Can you please explain me how does backpatching works? How does it work with the markers?
I know it has 2 main types of markers:
- with next-quad in it
- with next-list in it
I found this code, in which they are taking an input file and creating a file with RISKI language.
In their first roll they have:
PROGRAM : N FUNCTION M MAIN_FUNCTION
and you can see that N and M are markers (they are empty rolls).
One-pass code generation has a small problem with generating code for conditionals. A typical if
statement:
if CONDITION then ALTERNATIVE_1 else ALTERNATIVE_2
needs to be compiled into something like this:
compute CONDITION
JUMP_IF_TRUE label1
JUMP_IF_FALSE label2
label1:
code for ALTERNATIVE_1
JUMP label3
label2:
code for ALTERNATIVE_2
JUMP label3
label3:
next statement
But when the code for CONDITION
is being generated, it is not known where label1
and label2
are, and when the code for ALTERNATIVE_1
and ALTERNATIVE_2
is being generated, it is not known where label3
is.
One way to do this is to use symbolic names for the the labels, as in the above pseudocode, and fill in the actual values when they are known. That requires storing a symbolic name in the jump statement, which complicates the datastructures (in particular, you can't just use a binary assembler code). It also requires a second pass, just to fill in jump targets.
A (possibly) simpler way is to just remember the address of the jump statements, and patch in the target address when it is known. This is known as "backpatching", because you go back and patch the generated code.

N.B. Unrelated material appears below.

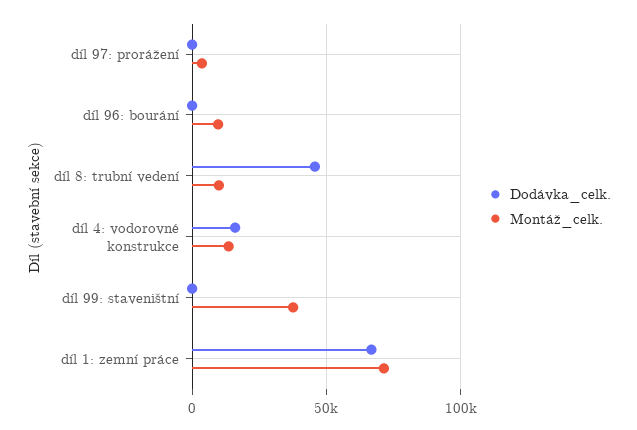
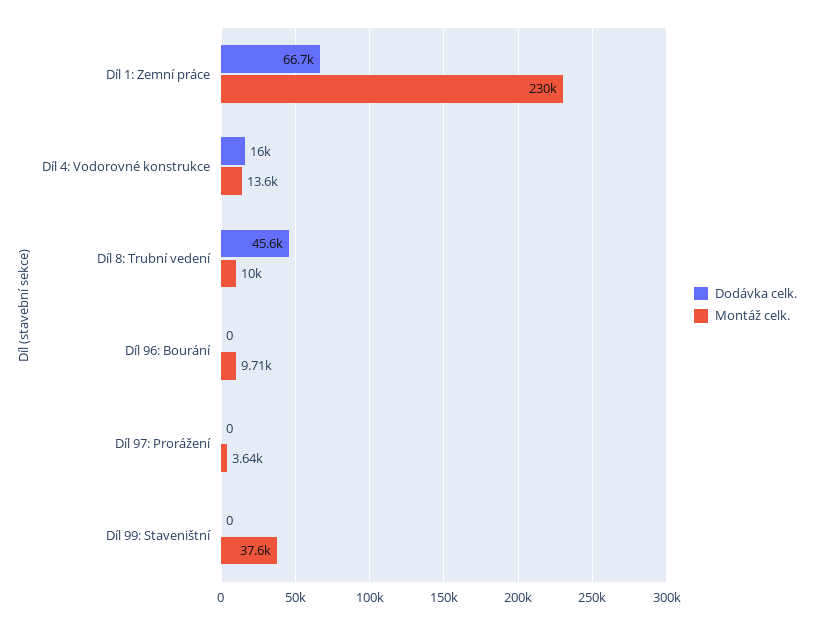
Montáž_celk., díl 1: zemní práce: 70000 -> 230000

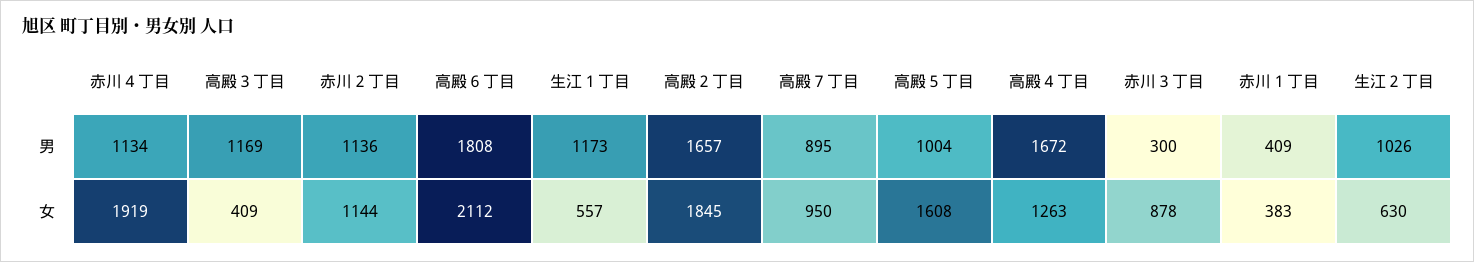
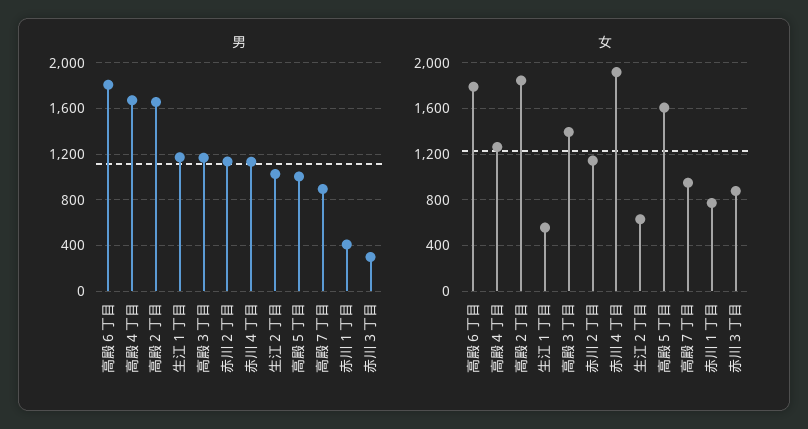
女, 高殿３丁目: 409 -> 1400
女, 高殿６丁目: 2112 -> 1800
女, 赤川１丁目: 383 -> 800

It turns out that in many cases, you end up with multiple branches to the same label. A typical case is "short-circuit" booleans like the C-family's &&
and ||
operators. For example, extending the original example:
if (CONDITION_1 and CONDITION_2) or CONDITION_3 then ALTERNATIVE_1 else ALTERNATIVE_2
compute CONDITION_1
JUMP_IF_TRUE label1
JUMP_IF_FALSE label2
label1:
compute CONDITION_2
JUMP_IF_TRUE label3
JUMP_IF_FALSE label2
label2:
compute CONDITION_3
JUMP_IF_TRUE label3
JUMP_IF_FALSE label4
label3:
code for ALTERNATIVE_1
JUMP label5
label4:
code for ALTERNATIVE_2
JUMP label5
label5:
next statement
It turns out that for simple languages, it is only necessary to remember two incomplete jump statements (often called "true" and "false"). Because there might be multiple jumps to the same target, each of these is actually a linked list of incomplete jump statements, where the target address is used to point to the next jump in the list. So the backpatching walks back through the list, patching in the correct target and using the original target to find the previous statement which needs to be patched.
What you call markers (which are an instance of what yacc/bison refers to as "Mid-Rule Productions") are not really related to backpatching. They can be used for many purposes. In one-pass code-generation, it is often necessary to perform some action in the middle of a rule, and backpatching is just one example.
For example, in the hypothetical if
statement, it would be necessary to initialize the backpatch lists before the CONDITION
is parsed and then backpatch at the beginning of the THEN
and ELSE
clauses. (Another backpatch will be triggered at the end of the parse of the entire if
statement, but that one will be in the rule's finnal action.)
The easiest way to perform actions in the middle of a rule is to insert a mid-rule action, which is equivalent to inserting an empty "marker" production with an action, as in the example bison file you point to.